Ia menekankan bahwa MBG tidak sekadar membagikan makanan, tetapi mendorong konsumsi makanan bergizi sesuai standar. Pengelolaan program itu juga disebut harus dilakukan oleh tenaga profesional agar kualitas makanan tetap terjaga dan manfaatnya benar-benar dirasakan penerima.

Sasar Kelompok Prioritas

Program MBG diarahkan kepada kelompok yang membutuhkan perhatian khusus dalam pemenuhan gizi.
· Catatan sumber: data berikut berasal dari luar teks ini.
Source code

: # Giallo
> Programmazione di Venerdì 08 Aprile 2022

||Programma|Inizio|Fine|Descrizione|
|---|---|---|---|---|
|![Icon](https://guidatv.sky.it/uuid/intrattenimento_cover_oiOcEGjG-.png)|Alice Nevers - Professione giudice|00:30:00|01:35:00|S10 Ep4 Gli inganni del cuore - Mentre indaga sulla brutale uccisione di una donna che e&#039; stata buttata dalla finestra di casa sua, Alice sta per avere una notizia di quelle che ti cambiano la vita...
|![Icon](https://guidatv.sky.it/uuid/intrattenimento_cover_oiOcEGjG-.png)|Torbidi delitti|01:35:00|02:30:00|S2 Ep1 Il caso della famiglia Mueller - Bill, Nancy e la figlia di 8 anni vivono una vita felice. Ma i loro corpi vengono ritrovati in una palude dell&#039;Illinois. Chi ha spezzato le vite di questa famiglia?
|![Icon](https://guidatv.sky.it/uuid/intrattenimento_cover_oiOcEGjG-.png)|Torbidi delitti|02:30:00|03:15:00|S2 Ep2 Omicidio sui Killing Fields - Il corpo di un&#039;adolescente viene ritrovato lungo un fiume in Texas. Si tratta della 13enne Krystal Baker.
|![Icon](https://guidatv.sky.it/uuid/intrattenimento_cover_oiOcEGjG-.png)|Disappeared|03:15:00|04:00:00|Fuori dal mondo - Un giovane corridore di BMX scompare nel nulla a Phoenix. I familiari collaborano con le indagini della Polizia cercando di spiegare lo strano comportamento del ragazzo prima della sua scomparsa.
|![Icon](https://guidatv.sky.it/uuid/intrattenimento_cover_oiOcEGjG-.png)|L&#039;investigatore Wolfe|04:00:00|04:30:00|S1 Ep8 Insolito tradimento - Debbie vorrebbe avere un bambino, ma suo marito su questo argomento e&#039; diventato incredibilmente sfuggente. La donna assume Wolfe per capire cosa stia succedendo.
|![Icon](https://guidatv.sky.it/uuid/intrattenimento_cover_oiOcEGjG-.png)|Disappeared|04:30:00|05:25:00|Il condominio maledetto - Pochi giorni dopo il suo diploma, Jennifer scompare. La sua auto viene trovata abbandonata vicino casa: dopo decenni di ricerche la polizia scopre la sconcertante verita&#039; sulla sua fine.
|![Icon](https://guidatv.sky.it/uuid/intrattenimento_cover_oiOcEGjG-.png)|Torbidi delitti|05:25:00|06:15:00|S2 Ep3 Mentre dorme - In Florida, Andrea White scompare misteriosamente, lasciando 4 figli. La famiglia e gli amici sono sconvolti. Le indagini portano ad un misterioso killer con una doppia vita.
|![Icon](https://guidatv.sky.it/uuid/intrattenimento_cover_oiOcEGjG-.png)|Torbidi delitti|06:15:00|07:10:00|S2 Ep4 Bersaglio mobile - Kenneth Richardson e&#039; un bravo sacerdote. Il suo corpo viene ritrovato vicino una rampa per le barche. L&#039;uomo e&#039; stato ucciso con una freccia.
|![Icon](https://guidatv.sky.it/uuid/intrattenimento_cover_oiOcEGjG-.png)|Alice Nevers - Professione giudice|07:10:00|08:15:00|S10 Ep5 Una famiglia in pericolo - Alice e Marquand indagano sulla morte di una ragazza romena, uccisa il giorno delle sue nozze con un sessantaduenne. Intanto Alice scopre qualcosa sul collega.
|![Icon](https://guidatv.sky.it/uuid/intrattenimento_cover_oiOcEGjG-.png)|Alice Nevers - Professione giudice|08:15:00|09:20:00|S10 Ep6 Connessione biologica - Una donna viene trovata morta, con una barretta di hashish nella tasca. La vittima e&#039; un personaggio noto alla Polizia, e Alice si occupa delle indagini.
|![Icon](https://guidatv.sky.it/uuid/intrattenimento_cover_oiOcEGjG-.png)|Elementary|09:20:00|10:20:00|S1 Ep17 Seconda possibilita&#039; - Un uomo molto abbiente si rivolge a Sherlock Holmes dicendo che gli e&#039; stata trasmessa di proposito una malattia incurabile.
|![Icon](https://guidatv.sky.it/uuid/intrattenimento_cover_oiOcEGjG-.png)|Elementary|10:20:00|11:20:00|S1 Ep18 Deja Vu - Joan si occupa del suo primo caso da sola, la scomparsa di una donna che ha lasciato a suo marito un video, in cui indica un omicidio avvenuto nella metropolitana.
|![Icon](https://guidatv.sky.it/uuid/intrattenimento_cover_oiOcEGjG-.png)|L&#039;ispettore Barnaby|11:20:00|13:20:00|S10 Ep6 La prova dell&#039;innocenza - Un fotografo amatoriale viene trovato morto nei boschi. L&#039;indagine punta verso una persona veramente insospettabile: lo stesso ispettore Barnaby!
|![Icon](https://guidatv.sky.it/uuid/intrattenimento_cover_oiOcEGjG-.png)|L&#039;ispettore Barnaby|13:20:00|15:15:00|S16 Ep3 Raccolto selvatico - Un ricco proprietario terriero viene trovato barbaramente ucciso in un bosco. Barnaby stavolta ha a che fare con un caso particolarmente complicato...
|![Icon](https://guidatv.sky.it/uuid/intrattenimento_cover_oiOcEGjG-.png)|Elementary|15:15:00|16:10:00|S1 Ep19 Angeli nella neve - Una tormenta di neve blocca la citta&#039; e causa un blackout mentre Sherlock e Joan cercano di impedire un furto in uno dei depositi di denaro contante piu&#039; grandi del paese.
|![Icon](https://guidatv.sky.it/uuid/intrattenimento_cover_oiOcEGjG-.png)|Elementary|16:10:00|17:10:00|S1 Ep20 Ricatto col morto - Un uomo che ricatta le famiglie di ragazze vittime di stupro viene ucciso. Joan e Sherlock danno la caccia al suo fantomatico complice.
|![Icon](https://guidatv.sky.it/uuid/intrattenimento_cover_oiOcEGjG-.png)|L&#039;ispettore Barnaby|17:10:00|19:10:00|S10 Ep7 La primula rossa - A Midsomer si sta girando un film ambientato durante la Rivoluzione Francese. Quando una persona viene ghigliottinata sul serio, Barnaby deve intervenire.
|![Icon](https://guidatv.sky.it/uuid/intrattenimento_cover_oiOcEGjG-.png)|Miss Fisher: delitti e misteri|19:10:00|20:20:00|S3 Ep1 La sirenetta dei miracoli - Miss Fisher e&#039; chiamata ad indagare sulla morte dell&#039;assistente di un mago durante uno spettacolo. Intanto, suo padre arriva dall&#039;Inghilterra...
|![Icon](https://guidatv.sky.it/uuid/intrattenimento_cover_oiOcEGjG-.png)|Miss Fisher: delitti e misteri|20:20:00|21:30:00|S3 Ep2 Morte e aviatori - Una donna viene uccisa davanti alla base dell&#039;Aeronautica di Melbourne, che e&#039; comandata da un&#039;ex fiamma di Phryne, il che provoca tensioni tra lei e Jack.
Kelompok itu meliputi ibu hamil, ibu menyusui, balita, dan pelajar.

Berikut sasaran utama program MBG yang disebut dalam sosialisasi:

  1. Ibu hamil.
  2. Ibu menyusui.
  3. Balita.
  4. Pelajar.

Lucy menilai pendekatan ini penting karena perbaikan gizi pada kelompok rentan akan berdampak langsung pada tumbuh kembang anak dan kesehatan ibu. Dalam jangka panjang, langkah tersebut juga dinilai membantu menciptakan generasi yang lebih sehat dan produktif.

Dorong Turunnya Stunting

Menurut Lucy, MBG punya hubungan erat dengan upaya penurunan stunting. Asupan makanan bergizi yang teratur dinilai dapat mendukung pencegahan masalah gizi kronis sejak dini, terutama pada keluarga dengan anak usia pertumbuhan.

Ia menegaskan, stunting bukan hanya persoalan kesehatan, tetapi juga menyangkut masa depan kualitas SDM. Karena itu, program seperti MBG dipandang sebagai intervensi penting yang perlu dijalankan secara konsisten agar hasilnya bisa terukur.

Perkuat Ekonomi Lokal

Selain manfaat kesehatan, program MBG juga disebut memberi efek ekonomi. Lucy menyampaikan bahwa pelaksanaannya dapat memberdayakan sektor peternakan, pertanian, dan UMKM yang terlibat dalam penyediaan bahan pangan.

Dampak ini membuat MBG tidak berdiri sendiri sebagai program gizi, melainkan ikut menggerakkan rantai pasok lokal. Keterlibatan pelaku usaha kecil dan sektor produksi pangan juga membuka peluang ekonomi baru di daerah.

Bagian dari Strategi Pembangunan Nasional

Program MBG diposisikan sebagai bagian dari strategi pembangunan nasional yang menargetkan penguatan kualitas SDM Indonesia. Pemerintah dan DPR melihat program ini sebagai investasi sosial jangka panjang karena berangkat dari kebutuhan dasar masyarakat, yaitu akses terhadap makanan bergizi.

Di lapangan, keberhasilan program dinilai sangat bergantung pada pengawasan, kualitas distribusi, dan keterlibatan publik. Dengan pelaksanaan yang rapi, MBG berpeluang menjadi salah satu kebijakan yang tidak hanya menekan stunting, tetapi juga membangun fondasi generasi yang lebih kuat dan sehat.